Work instructions — Write the next part of the supplied text on surveillance bias in hospital quality reporting, picking up right after its last sentence.

***** Supplied text

A serious problem of 'surveillance bias' threatens the fairness of quality incentive payments and therefore, the integrity of public reporting about harm, say infection checklist pioneer Peter Pronovost, MD, and his Johns Hopkins research colleague Elliott R. Haut, MD.

In a commentary published Tuesday in the Journal of the American Medical Association, the researchers say that some hospitals may appear better or worse than their competitors because of faulty data that appears when hospitals look harder, and therefore find more evidence of complications in their patients.

"Performance measurement is essential for improving quality and reducing costs of medical care," they wrote. "However, most outcome measures in use do not sufficiently standardize surveillance for events and those at risk for events, likely introducing substantial measurement error."

They give the example of screening for deep vein thrombosis, a condition that is labeled as hospital-acquired when it occurs in orthopedic or other procedures. In those cases, Medicare won't pay hospitals for additional care that those avoidable outcomes require.

"Everyone wants to know, 'What is the best hospital?' "Where should I have my surgery?' Haut said in a news release. "People want to compare hospitals, but if the science can't keep up, maybe we're doing more harm than good when we report certain kinds of data. It raises a different question: Are the numbers being reported meaningful?"

Without standardizing the way hospitals look for these complications, data that points to better or worse quality care "may be worthless," he said.

DVT is a common, life-threatening complication that can occur with greater frequency in trauma patients, and some clinicians use duplex ultrasound to screen trauma patients even if they are asymptomatic.

"Other clinicians argue this approach is neither clinically necessary nor cost-effective and therefore do not routinely screen for DVT in trauma patients," they wrote.

"This clinical uncertainty leads to variability in the use of screening duplex ultrasound, creating variability in rates of DVT identified and reported – a typical example of surveillance bias."

That's "a clear incentive to avoid diagnosing this event," they wrote. This surveillance bias "may become extensive, leading to erroneous, undeserved payments for these biased measures of higher or lower quality."

**********
***** Data

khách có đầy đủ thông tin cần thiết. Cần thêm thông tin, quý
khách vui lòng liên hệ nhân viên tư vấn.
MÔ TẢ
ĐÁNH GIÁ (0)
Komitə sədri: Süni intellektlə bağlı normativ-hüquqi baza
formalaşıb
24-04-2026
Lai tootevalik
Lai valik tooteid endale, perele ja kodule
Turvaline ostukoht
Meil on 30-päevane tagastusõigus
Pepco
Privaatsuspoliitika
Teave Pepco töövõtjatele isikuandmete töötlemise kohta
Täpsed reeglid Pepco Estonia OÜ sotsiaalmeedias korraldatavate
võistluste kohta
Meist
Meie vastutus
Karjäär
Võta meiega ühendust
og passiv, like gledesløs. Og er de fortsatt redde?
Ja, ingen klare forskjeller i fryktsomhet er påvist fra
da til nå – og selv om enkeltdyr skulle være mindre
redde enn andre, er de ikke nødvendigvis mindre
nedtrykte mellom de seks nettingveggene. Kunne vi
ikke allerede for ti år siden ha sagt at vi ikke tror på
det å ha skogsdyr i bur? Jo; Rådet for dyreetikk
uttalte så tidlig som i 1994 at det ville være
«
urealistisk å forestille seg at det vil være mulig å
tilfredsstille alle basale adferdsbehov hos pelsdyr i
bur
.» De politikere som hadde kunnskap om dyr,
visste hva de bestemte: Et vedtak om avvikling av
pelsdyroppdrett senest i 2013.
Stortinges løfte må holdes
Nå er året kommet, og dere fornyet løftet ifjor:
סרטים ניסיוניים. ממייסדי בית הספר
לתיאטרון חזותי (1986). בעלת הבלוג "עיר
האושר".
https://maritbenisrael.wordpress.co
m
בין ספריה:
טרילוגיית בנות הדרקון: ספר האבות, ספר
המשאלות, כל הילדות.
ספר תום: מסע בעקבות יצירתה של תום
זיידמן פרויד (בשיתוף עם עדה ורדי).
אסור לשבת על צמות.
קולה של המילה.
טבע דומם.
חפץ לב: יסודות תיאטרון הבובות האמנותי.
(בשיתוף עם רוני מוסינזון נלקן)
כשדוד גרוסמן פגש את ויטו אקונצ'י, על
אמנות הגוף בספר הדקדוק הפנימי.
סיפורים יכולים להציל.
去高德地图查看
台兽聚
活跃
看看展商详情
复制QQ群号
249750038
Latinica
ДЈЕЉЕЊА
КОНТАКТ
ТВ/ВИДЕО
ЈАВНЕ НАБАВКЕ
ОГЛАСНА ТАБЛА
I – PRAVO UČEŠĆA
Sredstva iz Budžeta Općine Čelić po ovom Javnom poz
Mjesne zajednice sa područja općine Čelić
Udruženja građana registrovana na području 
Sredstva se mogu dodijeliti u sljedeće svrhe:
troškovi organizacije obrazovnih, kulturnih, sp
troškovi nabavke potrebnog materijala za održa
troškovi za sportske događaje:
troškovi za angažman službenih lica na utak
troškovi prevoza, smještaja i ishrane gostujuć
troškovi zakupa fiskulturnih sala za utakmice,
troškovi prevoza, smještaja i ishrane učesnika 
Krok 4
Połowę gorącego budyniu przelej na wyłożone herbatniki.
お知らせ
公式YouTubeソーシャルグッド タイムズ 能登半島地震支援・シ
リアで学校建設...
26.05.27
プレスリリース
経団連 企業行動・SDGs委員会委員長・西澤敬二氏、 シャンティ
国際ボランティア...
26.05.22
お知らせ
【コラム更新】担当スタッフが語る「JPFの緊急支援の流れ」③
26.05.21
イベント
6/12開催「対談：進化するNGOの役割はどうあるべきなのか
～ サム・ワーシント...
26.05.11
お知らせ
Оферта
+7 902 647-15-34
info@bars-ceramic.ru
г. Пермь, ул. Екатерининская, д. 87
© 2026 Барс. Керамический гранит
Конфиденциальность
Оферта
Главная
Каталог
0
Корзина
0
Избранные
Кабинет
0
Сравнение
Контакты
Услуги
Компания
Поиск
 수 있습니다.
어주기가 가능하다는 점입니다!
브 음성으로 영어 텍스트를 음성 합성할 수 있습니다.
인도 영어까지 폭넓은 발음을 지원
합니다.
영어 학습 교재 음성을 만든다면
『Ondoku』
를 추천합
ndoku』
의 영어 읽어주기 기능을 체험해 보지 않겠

**********

Answer below —
Incentives to improve outcomes "may encourage clinicians to avoid appropriate diagnostic testing to minimize reported complications. Because performance measures do not specify surveillance, outcomes that are not sought ordinarily will not be detected."

The answer, the researchers suggest, is that when measures for reporting are set forth, they must be done based on principles from clinical research. "To do otherwise would be reckless and unjust."

And since surveillance is expensive, "key decisions involve who should pay these expenses and whether certain measurements are worth the financial investments."

They identified three steps to improve measurement.

1. Guidelines should specify which patients and events are at risk, the sensitivity and specificity of the screening tests, and the net risks and benefits associated with false positive results.

2. Costs and benefits of proposed measures should include rational prioritization of which measures to mandate. "Policymakers could require a formal post hoc review evaluating the risks, benefits and harms of the outcome measures after implementation."

3. Performance measures could link a process of care with adverse outcomes when defining incidence of preventable harm. "When standardized surveillance is too costly or risky, processes of care among those sustaining the outcome could be examined. For example, what percentage of patients who develop a DVT (outcome) received appropriate risk assessment and prophylaxis (process)?"

Pronovost this month was named director of the newly established Armstrong Institute for Patient Safety and Quality at Johns Hopkins. He was simultaneously named Johns Hopkins Medicine’s senior vice president for patient safety and quality.